Arviat, Nunavut Northern communities are feeling the dramatic impacts of climate change in their everyday lives and Inuit youth are taking a leading role in the future and their environment. In Arviat, Nunavut, with a predominantly Inuit population of just over 2500, of whom more than 35 percent are under 15 years old, something very innovative is happening.
With support from the Government of Canada, the Aqqiumavvik Society is developing and delivering a program where Inuit youth have the opportunity to monitor the local impacts of climate change, helping Nunavummiut address the impacts they are already experiencing, and build resilience for the future. This community and Inuit-led initiative is being integrated into the Young Hunters Program.
The Young Hunters Program connects youth 8 to 18 with elders to build cultural resilience, community wellness and food security through traditional hunting and survival practices — all while monitoring and addressing climate change impacts.
Supporting Indigenous-led climate change initiatives that engage young people is a priority among organizations and leadership right across Canada. Programs like this help to address community wellness and mental health in a holistic manner, while providing opportunities for youth in their community.
“I am pleased that the Government of Canada is continuing to support Inuit-led climate change initiatives, helping communities assess and respond to the impacts that climate change is having on food security, health and traditional activities.”

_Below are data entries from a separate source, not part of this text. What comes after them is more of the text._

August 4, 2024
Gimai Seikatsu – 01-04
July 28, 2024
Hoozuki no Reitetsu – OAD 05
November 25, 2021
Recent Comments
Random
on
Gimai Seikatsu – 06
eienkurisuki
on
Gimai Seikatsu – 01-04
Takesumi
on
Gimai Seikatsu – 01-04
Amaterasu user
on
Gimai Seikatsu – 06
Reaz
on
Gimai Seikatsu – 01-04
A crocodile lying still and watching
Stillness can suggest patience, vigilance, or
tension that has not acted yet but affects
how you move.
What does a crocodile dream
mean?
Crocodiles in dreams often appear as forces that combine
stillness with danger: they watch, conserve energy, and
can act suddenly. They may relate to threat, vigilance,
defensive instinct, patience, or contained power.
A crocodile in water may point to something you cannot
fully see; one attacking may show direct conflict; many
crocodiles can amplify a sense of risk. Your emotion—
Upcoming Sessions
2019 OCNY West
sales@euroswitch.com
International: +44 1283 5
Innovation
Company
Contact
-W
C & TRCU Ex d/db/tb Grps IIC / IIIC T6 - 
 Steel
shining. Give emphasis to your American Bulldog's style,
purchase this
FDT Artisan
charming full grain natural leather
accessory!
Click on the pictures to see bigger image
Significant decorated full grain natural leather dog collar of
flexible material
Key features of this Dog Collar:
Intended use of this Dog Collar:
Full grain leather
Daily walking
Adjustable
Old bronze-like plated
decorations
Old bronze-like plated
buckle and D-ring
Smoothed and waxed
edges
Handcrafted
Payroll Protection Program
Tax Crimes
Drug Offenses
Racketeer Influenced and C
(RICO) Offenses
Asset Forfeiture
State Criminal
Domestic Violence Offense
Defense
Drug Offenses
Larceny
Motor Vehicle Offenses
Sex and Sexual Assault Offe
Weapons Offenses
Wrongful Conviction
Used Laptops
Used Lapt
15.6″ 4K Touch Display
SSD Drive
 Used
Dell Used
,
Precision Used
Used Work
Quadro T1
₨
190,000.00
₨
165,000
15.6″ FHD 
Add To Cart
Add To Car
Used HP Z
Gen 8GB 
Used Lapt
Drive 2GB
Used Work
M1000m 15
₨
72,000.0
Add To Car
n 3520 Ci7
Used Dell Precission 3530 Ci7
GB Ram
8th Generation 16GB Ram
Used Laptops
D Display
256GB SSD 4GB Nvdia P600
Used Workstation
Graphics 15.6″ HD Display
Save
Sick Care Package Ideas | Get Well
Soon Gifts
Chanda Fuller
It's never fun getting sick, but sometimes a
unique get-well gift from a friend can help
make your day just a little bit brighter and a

The Honourable Marc Miller
Minister of Indigenous Services
With financial support from Canada’s Climate Change Preparedness in the North Program, Indigenous Community-Based Climate Monitoring Program, and the Climate Change and Health Adaptation Program, the Young Hunters project, in just over a year, is helping to lead the way on community and Inuit led climate change adaptation. It has evolved into a home grown success story.